I’m guessing the homeowners are big fans of Dr. Seuss or their landscaper tried really hard to get the shrub tiers straight, but it didn’t end well. This reminds me of my Momma trying to cut my bangs straight and I would hear “oops” and she would go back to the side of my head and try again, and again, only to stop when my bangs were only 2 inches long. It did grow back. If this is your landscaper, stop them. There are correct ways to get an exact cut.

  • Take string and a ruler and measure the string for each level’s height of the topiary. Tie the string to the top and hang down to the ground. Take your pruners and clip very lightly where the string (don’t clip the string) is marked. Then take your level and balanced in into the shrub and cut the foliage along the balanced level. Eyeballing isn’t a good idea.

  • You can also take a ruler and just measure between the tiered foliage to get exactly the height you would like.

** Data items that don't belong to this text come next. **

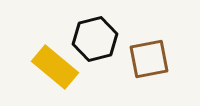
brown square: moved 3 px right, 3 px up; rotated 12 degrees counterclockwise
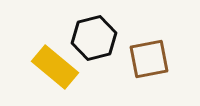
black hexagon: moved 1 px left, 1 px up
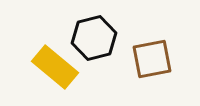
brown square: moved 3 px right
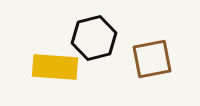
yellow rectangle: rotated 36 degrees counterclockwise
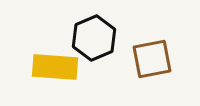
black hexagon: rotated 9 degrees counterclockwise
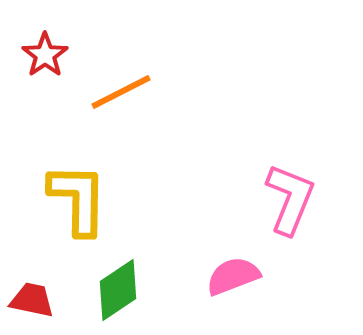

  • Clip very lightly. This is not a job that needs a pole saw trimmer, but small hand pruners. And it should take you more than 3 minutes to prune 3 shrubs.

If you like the Dr. Seuss theme, go for it. But think about adding garden art to your beds, or large colorful orb or whimsy, so it looks like it’s a deliberate magical garden theme. If your landscaper is having “oops” moments, it’s time to find a new landscaper.